[TO BE DONE]: Please reproduce the records below, swapping each "common name" for "vernacular name" and leaving everything else unchanged.

[Dataset excerpt]:
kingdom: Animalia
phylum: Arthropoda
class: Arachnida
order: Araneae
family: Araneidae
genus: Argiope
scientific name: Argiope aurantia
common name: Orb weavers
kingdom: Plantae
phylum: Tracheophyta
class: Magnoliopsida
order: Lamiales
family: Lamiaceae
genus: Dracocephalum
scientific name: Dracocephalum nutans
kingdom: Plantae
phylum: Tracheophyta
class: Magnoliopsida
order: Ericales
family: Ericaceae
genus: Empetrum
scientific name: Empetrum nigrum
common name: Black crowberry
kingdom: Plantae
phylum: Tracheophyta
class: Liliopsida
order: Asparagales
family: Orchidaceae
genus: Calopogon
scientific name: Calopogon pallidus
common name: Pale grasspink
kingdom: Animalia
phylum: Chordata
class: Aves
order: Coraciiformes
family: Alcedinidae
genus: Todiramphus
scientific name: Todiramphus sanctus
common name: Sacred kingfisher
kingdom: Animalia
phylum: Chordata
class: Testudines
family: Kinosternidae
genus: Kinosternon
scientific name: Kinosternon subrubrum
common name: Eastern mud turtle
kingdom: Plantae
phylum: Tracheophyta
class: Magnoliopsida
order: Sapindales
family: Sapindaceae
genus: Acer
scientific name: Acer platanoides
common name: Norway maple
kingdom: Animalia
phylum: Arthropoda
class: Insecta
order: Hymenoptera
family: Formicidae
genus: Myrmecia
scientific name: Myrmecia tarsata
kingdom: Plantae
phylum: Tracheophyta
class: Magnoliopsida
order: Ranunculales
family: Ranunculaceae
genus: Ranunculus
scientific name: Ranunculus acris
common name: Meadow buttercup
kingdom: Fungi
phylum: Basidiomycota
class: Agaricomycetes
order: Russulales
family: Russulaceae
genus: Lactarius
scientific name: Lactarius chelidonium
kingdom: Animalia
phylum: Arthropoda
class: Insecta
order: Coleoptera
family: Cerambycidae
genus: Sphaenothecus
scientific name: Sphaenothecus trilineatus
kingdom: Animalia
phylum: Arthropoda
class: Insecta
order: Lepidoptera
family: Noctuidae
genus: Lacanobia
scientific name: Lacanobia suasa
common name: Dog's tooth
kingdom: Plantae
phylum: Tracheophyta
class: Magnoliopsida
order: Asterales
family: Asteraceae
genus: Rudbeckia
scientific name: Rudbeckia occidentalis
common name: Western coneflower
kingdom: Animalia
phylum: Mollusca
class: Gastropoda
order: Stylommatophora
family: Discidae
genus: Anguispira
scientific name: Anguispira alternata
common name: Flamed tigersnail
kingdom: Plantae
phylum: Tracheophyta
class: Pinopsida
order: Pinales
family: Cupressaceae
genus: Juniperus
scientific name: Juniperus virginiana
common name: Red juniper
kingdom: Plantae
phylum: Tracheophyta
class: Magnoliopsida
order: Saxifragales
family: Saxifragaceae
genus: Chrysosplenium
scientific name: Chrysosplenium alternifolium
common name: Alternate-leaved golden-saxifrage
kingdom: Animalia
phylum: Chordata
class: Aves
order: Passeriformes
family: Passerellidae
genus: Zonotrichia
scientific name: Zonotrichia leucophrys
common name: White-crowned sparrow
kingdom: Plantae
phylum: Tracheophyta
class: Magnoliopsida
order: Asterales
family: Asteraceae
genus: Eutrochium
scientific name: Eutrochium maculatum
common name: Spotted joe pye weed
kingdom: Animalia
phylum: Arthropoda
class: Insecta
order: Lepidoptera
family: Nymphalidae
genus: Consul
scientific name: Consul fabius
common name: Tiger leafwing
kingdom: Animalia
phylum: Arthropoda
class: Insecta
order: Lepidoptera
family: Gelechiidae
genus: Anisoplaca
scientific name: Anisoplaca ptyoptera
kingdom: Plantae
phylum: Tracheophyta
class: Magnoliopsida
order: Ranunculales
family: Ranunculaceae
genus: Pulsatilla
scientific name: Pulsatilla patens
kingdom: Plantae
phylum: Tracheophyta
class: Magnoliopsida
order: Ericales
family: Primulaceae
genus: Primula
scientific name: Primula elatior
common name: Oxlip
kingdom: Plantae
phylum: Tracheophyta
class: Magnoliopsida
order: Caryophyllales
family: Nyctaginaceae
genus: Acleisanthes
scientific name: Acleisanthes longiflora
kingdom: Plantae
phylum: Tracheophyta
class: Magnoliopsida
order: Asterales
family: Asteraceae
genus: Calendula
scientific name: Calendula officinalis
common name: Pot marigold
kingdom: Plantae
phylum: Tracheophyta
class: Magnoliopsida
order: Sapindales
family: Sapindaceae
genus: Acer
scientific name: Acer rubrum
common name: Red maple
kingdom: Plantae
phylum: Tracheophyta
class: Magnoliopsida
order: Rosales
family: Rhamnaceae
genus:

[THE RESULT]:
kingdom: Animalia
phylum: Arthropoda
class: Arachnida
order: Araneae
family: Araneidae
genus: Argiope
scientific name: Argiope aurantia
vernacular name: Orb weavers
kingdom: Plantae
phylum: Tracheophyta
class: Magnoliopsida
order: Lamiales
family: Lamiaceae
genus: Dracocephalum
scientific name: Dracocephalum nutans
kingdom: Plantae
phylum: Tracheophyta
class: Magnoliopsida
order: Ericales
family: Ericaceae
genus: Empetrum
scientific name: Empetrum nigrum
vernacular name: Black crowberry
kingdom: Plantae
phylum: Tracheophyta
class: Liliopsida
order: Asparagales
family: Orchidaceae
genus: Calopogon
scientific name: Calopogon pallidus
vernacular name: Pale grasspink
kingdom: Animalia
phylum: Chordata
class: Aves
order: Coraciiformes
family: Alcedinidae
genus: Todiramphus
scientific name: Todiramphus sanctus
vernacular name: Sacred kingfisher
kingdom: Animalia
phylum: Chordata
class: Testudines
family: Kinosternidae
genus: Kinosternon
scientific name: Kinosternon subrubrum
vernacular name: Eastern mud turtle
kingdom: Plantae
phylum: Tracheophyta
class: Magnoliopsida
order: Sapindales
family: Sapindaceae
genus: Acer
scientific name: Acer platanoides
vernacular name: Norway maple
kingdom: Animalia
phylum: Arthropoda
class: Insecta
order: Hymenoptera
family: Formicidae
genus: Myrmecia
scientific name: Myrmecia tarsata
kingdom: Plantae
phylum: Tracheophyta
class: Magnoliopsida
order: Ranunculales
family: Ranunculaceae
genus: Ranunculus
scientific name: Ranunculus acris
vernacular name: Meadow buttercup
kingdom: Fungi
phylum: Basidiomycota
class: Agaricomycetes
order: Russulales
family: Russulaceae
genus: Lactarius
scientific name: Lactarius chelidonium
kingdom: Animalia
phylum: Arthropoda
class: Insecta
order: Coleoptera
family: Cerambycidae
genus: Sphaenothecus
scientific name: Sphaenothecus trilineatus
kingdom: Animalia
phylum: Arthropoda
class: Insecta
order: Lepidoptera
family: Noctuidae
genus: Lacanobia
scientific name: Lacanobia suasa
vernacular name: Dog's tooth
kingdom: Plantae
phylum: Tracheophyta
class: Magnoliopsida
order: Asterales
family: Asteraceae
genus: Rudbeckia
scientific name: Rudbeckia occidentalis
vernacular name: Western coneflower
kingdom: Animalia
phylum: Mollusca
class: Gastropoda
order: Stylommatophora
family: Discidae
genus: Anguispira
scientific name: Anguispira alternata
vernacular name: Flamed tigersnail
kingdom: Plantae
phylum: Tracheophyta
class: Pinopsida
order: Pinales
family: Cupressaceae
genus: Juniperus
scientific name: Juniperus virginiana
vernacular name: Red juniper
kingdom: Plantae
phylum: Tracheophyta
class: Magnoliopsida
order: Saxifragales
family: Saxifragaceae
genus: Chrysosplenium
scientific name: Chrysosplenium alternifolium
vernacular name: Alternate-leaved golden-saxifrage
kingdom: Animalia
phylum: Chordata
class: Aves
order: Passeriformes
family: Passerellidae
genus: Zonotrichia
scientific name: Zonotrichia leucophrys
vernacular name: White-crowned sparrow
kingdom: Plantae
phylum: Tracheophyta
class: Magnoliopsida
order: Asterales
family: Asteraceae
genus: Eutrochium
scientific name: Eutrochium maculatum
vernacular name: Spotted joe pye weed
kingdom: Animalia
phylum: Arthropoda
class: Insecta
order: Lepidoptera
family: Nymphalidae
genus: Consul
scientific name: Consul fabius
vernacular name: Tiger leafwing
kingdom: Animalia
phylum: Arthropoda
class: Insecta
order: Lepidoptera
family: Gelechiidae
genus: Anisoplaca
scientific name: Anisoplaca ptyoptera
kingdom: Plantae
phylum: Tracheophyta
class: Magnoliopsida
order: Ranunculales
family: Ranunculaceae
genus: Pulsatilla
scientific name: Pulsatilla patens
kingdom: Plantae
phylum: Tracheophyta
class: Magnoliopsida
order: Ericales
family: Primulaceae
genus: Primula
scientific name: Primula elatior
vernacular name: Oxlip
kingdom: Plantae
phylum: Tracheophyta
class: Magnoliopsida
order: Caryophyllales
family: Nyctaginaceae
genus: Acleisanthes
scientific name: Acleisanthes longiflora
kingdom: Plantae
phylum: Tracheophyta
class: Magnoliopsida
order: Asterales
family: Asteraceae
genus: Calendula
scientific name: Calendula officinalis
vernacular name: Pot marigold
kingdom: Plantae
phylum: Tracheophyta
class: Magnoliopsida
order: Sapindales
family: Sapindaceae
genus: Acer
scientific name: Acer rubrum
vernacular name: Red maple
kingdom: Plantae
phylum: Tracheophyta
class: Magnoliopsida
order: Rosales
family: Rhamnaceae
genus:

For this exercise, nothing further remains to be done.